Drucksache Nr.: 54/2022
Az.:

An der Vorlagenerstellung beteiligte Stellen

Beratungsfolge

Termin

Beratung

Kennung

Abstimmung

Vorlagenkonferenz

20.04.2022

vorberatend

nichtöffentlich

Freigabe

Vorlagenkonferenz

27.04.2022

vorberatend

nichtöffentlich

Freigabe

Umweltausschuss

14.07.2022

vorberatend

nichtöffentlich

Gemeinderat

18.07.2022

beschließend

öffentlich

Betreff:
Energie und Klima – Landwirtschaft und Klimaschutz

Beschlussvorschlag:
Die Stadt Lahr verpachtet städtische Flächen bei einem Pachtwechsel zukünftig vorrangig
an Bewirtschaftende aus der Stadt Lahr und den unmittelbar angrenzenden Gemeinden,
die auf den gepachteten Flächen die Kriterien des ökologischen Landbaus nach den Mindestkriterien der EG-Öko-Basisverordnung bzw. den Richtlinien der deutschen Anbauverbände des Ökologischen Landbaus einhalten bzw. an Bewirtschaftende in Umstellung auf
den ökologischen Landbau. Gibt es für die städtische Fläche keine Interessenten aus dem
ökologischen Landbau, dann erfolgt die Verpachtung wie bisher. Eine günstige CO2-Bilanz soll erreicht werden.
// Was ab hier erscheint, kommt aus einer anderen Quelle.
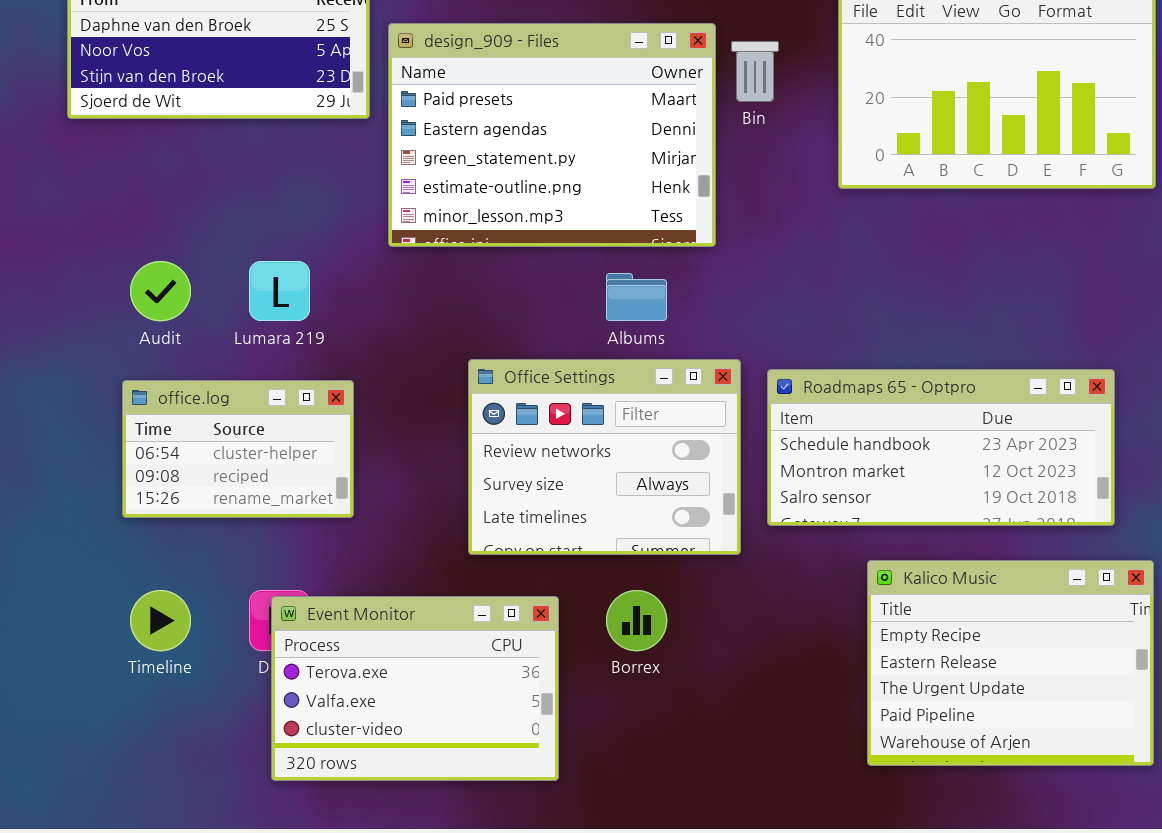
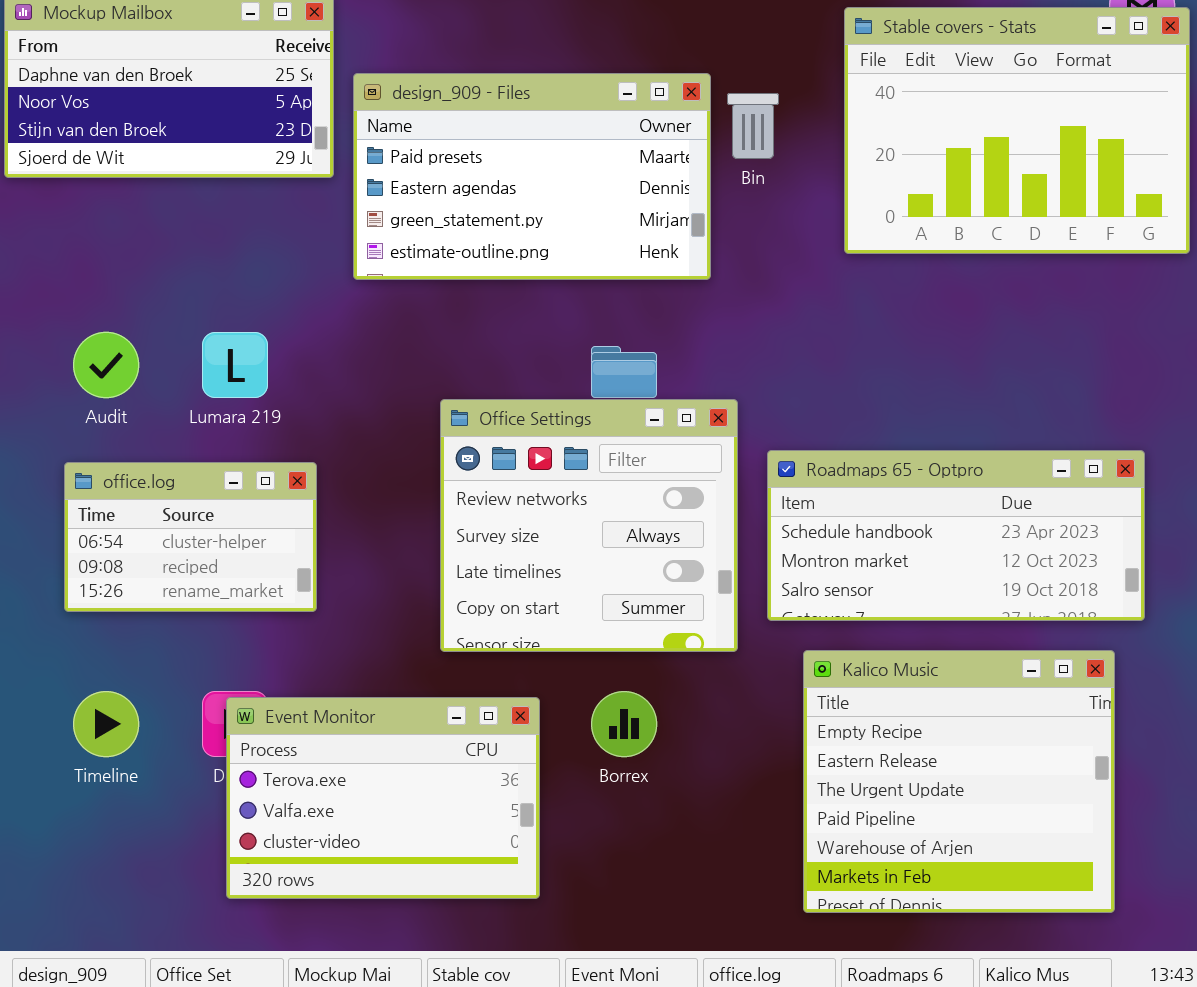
design_909 - Files: [388,23,716,247] -> [353,73,711,280], resized
Office Settings: [468,359,741,555] -> [440,399,738,652], resized
Kalico Music: [867,560,1154,766] -> [803,650,1115,913], moved, resized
Zusammenfassende Begründung:
Klimaschutzmaßnahmen sind in allen Handlungsfeldern erforderlich. Einen Beitrag zu den
lokalen und überregionalen Klimaschutzzielen kann und sollte auch die Landwirtschaft
leisten. In diesem Handlungsfeld sollen die direkten und indirekten Emissionen gemindert
sowie der Humusaufbau und die Kohlenstoffspeicherpotenziale vergrößert werden. Diese
Zielsetzungen werden durch den ökologischen Landbau wirkungsvoller erreicht, daher
sollen ökologisch Bewirtschaftende bzw. Umsteller auf den ökologischen Landbau zukünftig bei der Vergabe von Pachtflächen bevorzugt werden, als ein Beitrag zu dem Ziel klimaneutrale Stadt Lahr.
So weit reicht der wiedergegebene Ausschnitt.